### SUPPLIED RECORDS
==========
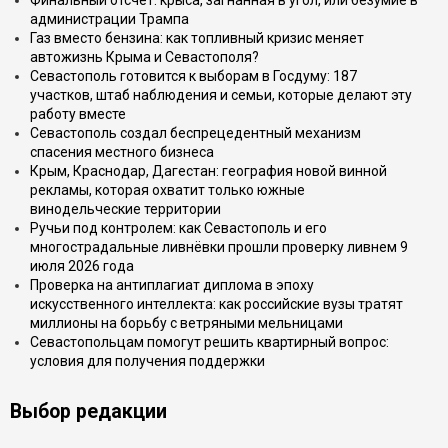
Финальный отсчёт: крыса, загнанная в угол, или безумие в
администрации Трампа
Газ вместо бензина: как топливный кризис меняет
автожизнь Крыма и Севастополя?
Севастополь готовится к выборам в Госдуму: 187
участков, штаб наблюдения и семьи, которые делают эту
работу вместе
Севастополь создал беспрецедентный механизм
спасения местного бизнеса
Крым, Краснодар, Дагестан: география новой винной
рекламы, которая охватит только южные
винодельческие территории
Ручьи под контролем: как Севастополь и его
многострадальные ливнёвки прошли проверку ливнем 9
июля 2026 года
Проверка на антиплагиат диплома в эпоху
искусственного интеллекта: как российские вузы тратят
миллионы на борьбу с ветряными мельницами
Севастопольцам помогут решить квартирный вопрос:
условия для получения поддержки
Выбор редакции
==========
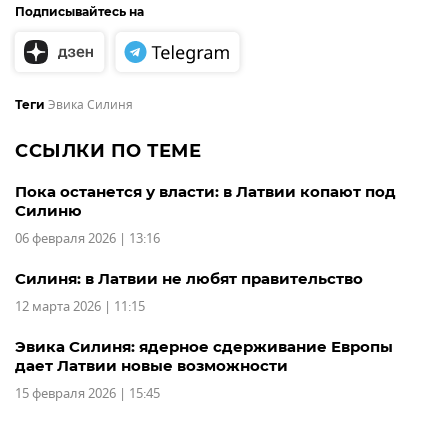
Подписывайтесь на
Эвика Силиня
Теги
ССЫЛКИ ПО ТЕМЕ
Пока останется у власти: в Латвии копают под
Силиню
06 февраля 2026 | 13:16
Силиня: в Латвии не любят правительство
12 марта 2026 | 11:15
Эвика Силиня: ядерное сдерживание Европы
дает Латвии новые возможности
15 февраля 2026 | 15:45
==========
### REQUIREMENT
Reproduce the text of the items above from the line with "Финальный отсчёт: крыса, загнанная" to the line with "Севастопольцам помогут решить", including both of those lines.

### ANSWER AREA
Финальный отсчёт: крыса, загнанная в угол, или безумие в
администрации Трампа
Газ вместо бензина: как топливный кризис меняет
автожизнь Крыма и Севастополя?
Севастополь готовится к выборам в Госдуму: 187
участков, штаб наблюдения и семьи, которые делают эту
работу вместе
Севастополь создал беспрецедентный механизм
спасения местного бизнеса
Крым, Краснодар, Дагестан: география новой винной
рекламы, которая охватит только южные
винодельческие территории
Ручьи под контролем: как Севастополь и его
многострадальные ливнёвки прошли проверку ливнем 9
июля 2026 года
Проверка на антиплагиат диплома в эпоху
искусственного интеллекта: как российские вузы тратят
миллионы на борьбу с ветряными мельницами
Севастопольцам помогут решить квартирный вопрос:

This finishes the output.